(Text transcribed from the pages)
• • • •

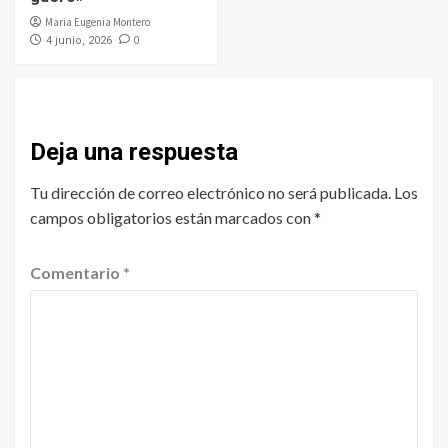
Maria Eugenia Montero
0
4 junio, 2026
Deja una respuesta
Tu dirección de correo electrónico no será publicada.
Los
campos obligatorios están marcados con
*
Comentario
*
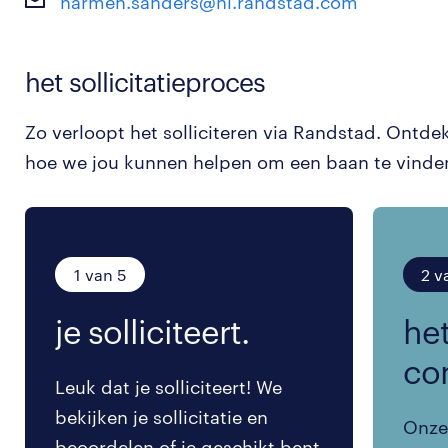
harmen.sanders@nl.randstad.com
het sollicitatieproces
Zo verloopt het solliciteren via Randstad. Ontde
hoe we jou kunnen helpen om een baan te vinde
1 van 5
2 v
je solliciteert.
het
co
Leuk dat je solliciteert! We
bekijken je sollicitatie en
Onze 
beoordelen of je geschikt bent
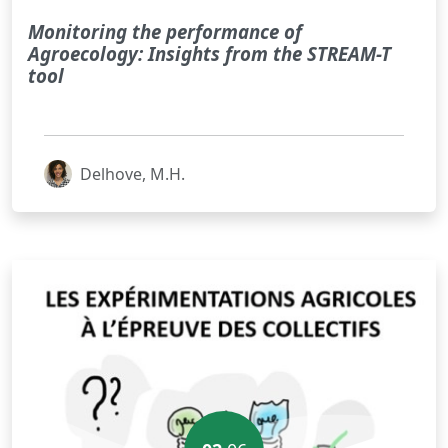
Monitoring the performance of
Agroecology: Insights from the STREAM-T
tool
Delhove, M.H.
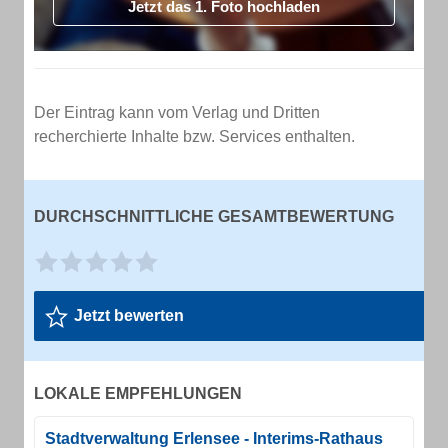
Jetzt das 1. Foto hochladen
Der Eintrag kann vom Verlag und Dritten
recherchierte Inhalte bzw. Services enthalten.
DURCHSCHNITTLICHE GESAMTBEWERTUNG
Jetzt bewerten
LOKALE EMPFEHLUNGEN
Stadtverwaltung Erlensee - Interims-Rathaus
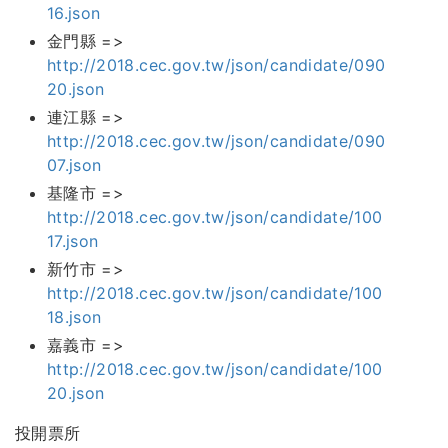
16.json
金門縣 =>
http://2018.cec.gov.tw/json/candidate/090
20.json
連江縣 =>
http://2018.cec.gov.tw/json/candidate/090
07.json
基隆市 =>
http://2018.cec.gov.tw/json/candidate/100
17.json
新竹市 =>
http://2018.cec.gov.tw/json/candidate/100
18.json
嘉義市 =>
http://2018.cec.gov.tw/json/candidate/100
20.json
投開票所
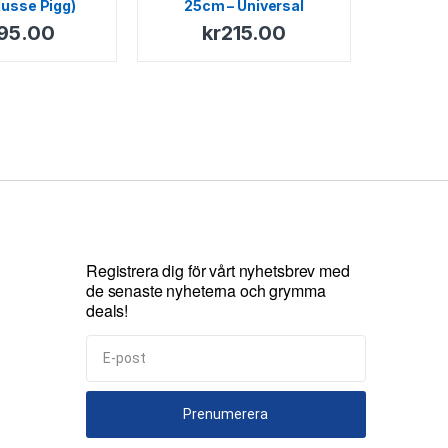
usse Pigg)
25cm – Universal
95.00
kr
215.00
Registrera dig för vårt nyhetsbrev med
de senaste nyheterna och grymma
deals!
Prenumerera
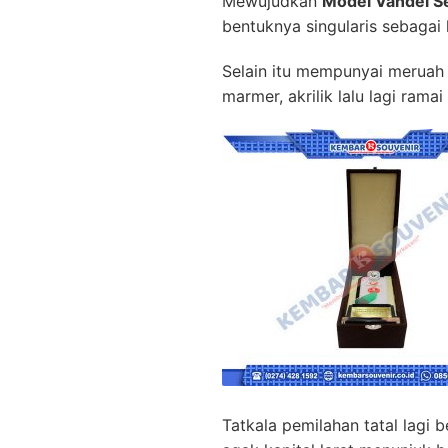
Mewujudkan
Model Vandel Se
bentuknya singularis sebaga
Selain itu mempunyai meruah b
marmer, akrilik lalu lagi ram
Tatkala pemilahan tatal lagi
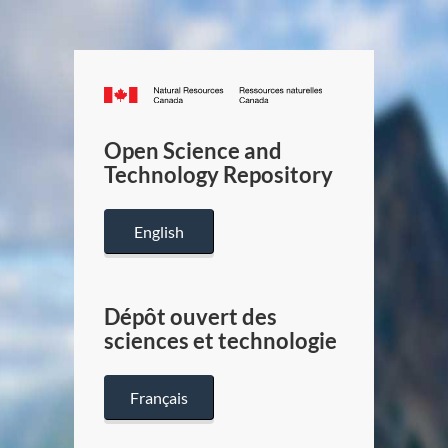
Canada.ca
/
Gouverneme
Open Science and
du
Technology Repository
Canada
English
Dépôt ouvert des
sciences et technologie
Français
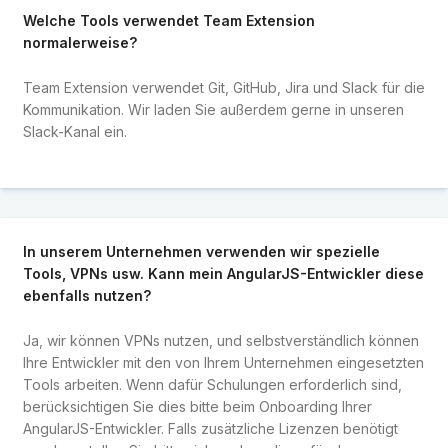
Welche Tools verwendet Team Extension
normalerweise?
Team Extension verwendet Git, GitHub, Jira und Slack für die
Kommunikation. Wir laden Sie außerdem gerne in unseren
Slack-Kanal ein.
In unserem Unternehmen verwenden wir spezielle
Tools, VPNs usw. Kann mein AngularJS-Entwickler diese
ebenfalls nutzen?
Ja, wir können VPNs nutzen, und selbstverständlich können
Ihre Entwickler mit den von Ihrem Unternehmen eingesetzten
Tools arbeiten. Wenn dafür Schulungen erforderlich sind,
berücksichtigen Sie dies bitte beim Onboarding Ihrer
AngularJS-Entwickler. Falls zusätzliche Lizenzen benötigt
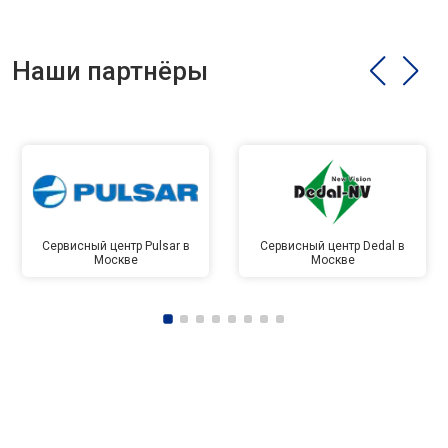
Наши партнёры
Сервисный центр Pulsar в
Сервисный центр Dedal в
Москве
Москве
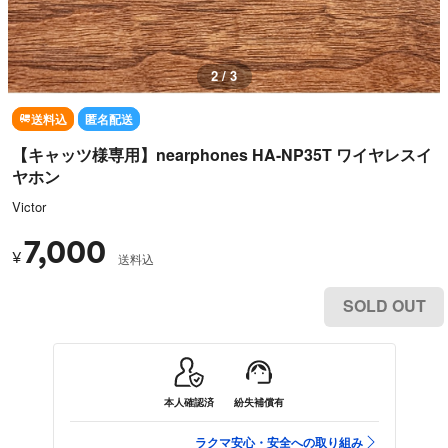
3 / 3
送料込
匿名配送
【キャッツ様専用】nearphones HA-NP35T ワイヤレスイ
ヤホン
Victor
7,000
¥
送料込
SOLD OUT
本人確認済
紛失補償有
ラクマ安心・安全への取り組み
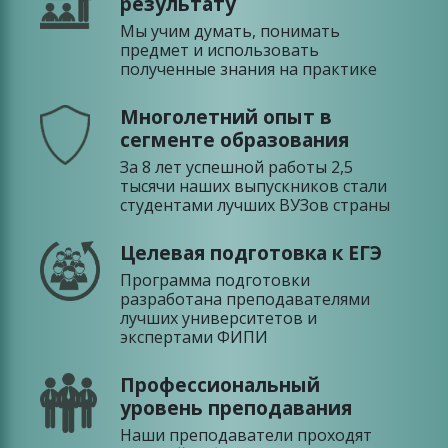
результату
Мы учим думать, понимать
предмет и использовать
полученные знания на практике
Многолетний опыт в
сегменте образования
За 8 лет успешной работы 2,5
тысячи наших выпускников стали
студентами лучших ВУЗов страны
Целевая подготовка к ЕГЭ
Программа подготовки
разработана преподавателями
лучших университетов и
экспертами ФИПИ
Профессиональный
уровень преподавания
Наши преподаватели проходят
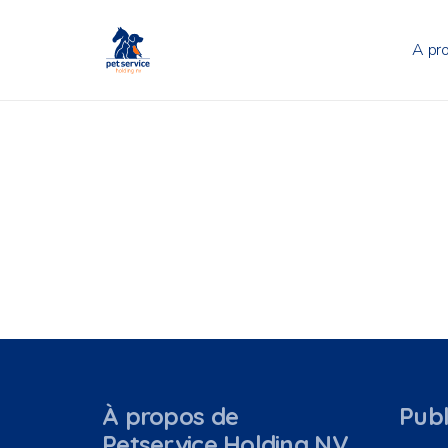
A pr
À propos de
Publ
Petservice Holding NV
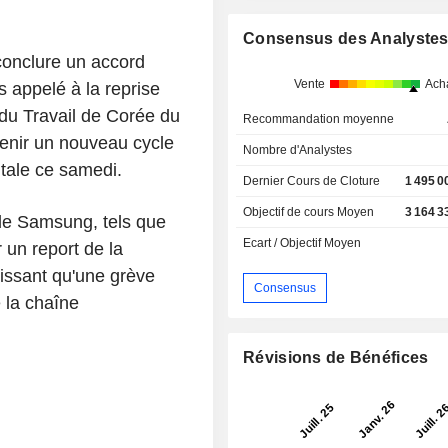
Consensus des Analyste
conclure un accord
Vente
Ach
s appelé à la reprise
du Travail de Corée du
Recommandation moyenne
tenir un nouveau cycle
Nombre d'Analystes
tale ce samedi.
Dernier Cours de Cloture
1 495 0
Objectif de cours Moyen
3 164 3
de Samsung, tels que
Ecart / Objectif Moyen
 un report de la
issant qu'une grève
Consensus
e la chaîne
Révisions de Bénéfices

• • • •

Please reproduce all of the lines above word for word, leaving out the pictures.

Maria Eugenia Montero
0
4 junio, 2026
Deja una respuesta
Tu dirección de correo electrónico no será publicada.
Los
campos obligatorios están marcados con
*
Comentario
*
harmen.sanders@nl.randstad.com
het sollicitatieproces
Zo verloopt het solliciteren via Randstad. Ontde
hoe we jou kunnen helpen om een baan te vinde
1 van 5
2 v
je solliciteert.
het
co
Leuk dat je solliciteert! We
bekijken je sollicitatie en
Onze 
beoordelen of je geschikt bent
Monitoring the performance of
Agroecology: Insights from the STREAM-T
tool
Delhove, M.H.
Jetzt das 1. Foto hochladen
Der Eintrag kann vom Verlag und Dritten
recherchierte Inhalte bzw. Services enthalten.
DURCHSCHNITTLICHE GESAMTBEWERTUNG
Jetzt bewerten
LOKALE EMPFEHLUNGEN
Stadtverwaltung Erlensee - Interims-Rathaus
16.json
金門縣 =>
http://2018.cec.gov.tw/json/candidate/090
20.json
連江縣 =>
http://2018.cec.gov.tw/json/candidate/090
07.json
基隆市 =>
http://2018.cec.gov.tw/json/candidate/100
17.json
新竹市 =>
http://2018.cec.gov.tw/json/candidate/100
18.json
嘉義市 =>
http://2018.cec.gov.tw/json/candidate/100
20.json
投開票所
usse Pigg)
25cm – Universal
95.00
kr
215.00
Registrera dig för vårt nyhetsbrev med
de senaste nyheterna och grymma
deals!
Prenumerera
Mewujudkan
Model Vandel Se
bentuknya singularis sebaga
Selain itu mempunyai meruah b
marmer, akrilik lalu lagi ram
Tatkala pemilahan tatal lagi
Canada.ca
/
Gouverneme
Open Science and
du
Technology Repository
Canada
English
Dépôt ouvert des
sciences et technologie
Français
Welche Tools verwendet Team Extension
normalerweise?
Team Extension verwendet Git, GitHub, Jira und Slack für die
Kommunikation. Wir laden Sie außerdem gerne in unseren
Slack-Kanal ein.
In unserem Unternehmen verwenden wir spezielle
Tools, VPNs usw. Kann mein AngularJS-Entwickler diese
ebenfalls nutzen?
Ja, wir können VPNs nutzen, und selbstverständlich können
Ihre Entwickler mit den von Ihrem Unternehmen eingesetzten
Tools arbeiten. Wenn dafür Schulungen erforderlich sind,
berücksichtigen Sie dies bitte beim Onboarding Ihrer
AngularJS-Entwickler. Falls zusätzliche Lizenzen benötigt
Наши партнёры
Сервисный центр Pulsar в
Сервисный центр Dedal в
Москве
Москве
3 / 3
送料込
匿名配送
【キャッツ様専用】nearphones HA-NP35T ワイヤレスイ
ヤホン
Victor
7,000
¥
送料込
SOLD OUT
本人確認済
紛失補償有
ラクマ安心・安全への取り組み
результату
Мы учим думать, понимать
предмет и использовать
полученные знания на практике
Многолетний опыт в
сегменте образования
За 8 лет успешной работы 2,5
тысячи наших выпускников стали
студентами лучших ВУЗов страны
Целевая подготовка к ЕГЭ
Программа подготовки
разработана преподавателями
лучших университетов и
экспертами ФИПИ
Профессиональный
уровень преподавания
Наши преподаватели проходят
A pr
À propos de
Publ
Petservice Holding NV
Consensus des Analyste
conclure un accord
Vente
Ach
s appelé à la reprise
du Travail de Corée du
Recommandation moyenne
tenir un nouveau cycle
Nombre d'Analystes
tale ce samedi.
Dernier Cours de Cloture
1 495 0
Objectif de cours Moyen
3 164 3
de Samsung, tels que
Ecart / Objectif Moyen
 un report de la
issant qu'une grève
Consensus
e la chaîne
Révisions de Bénéfices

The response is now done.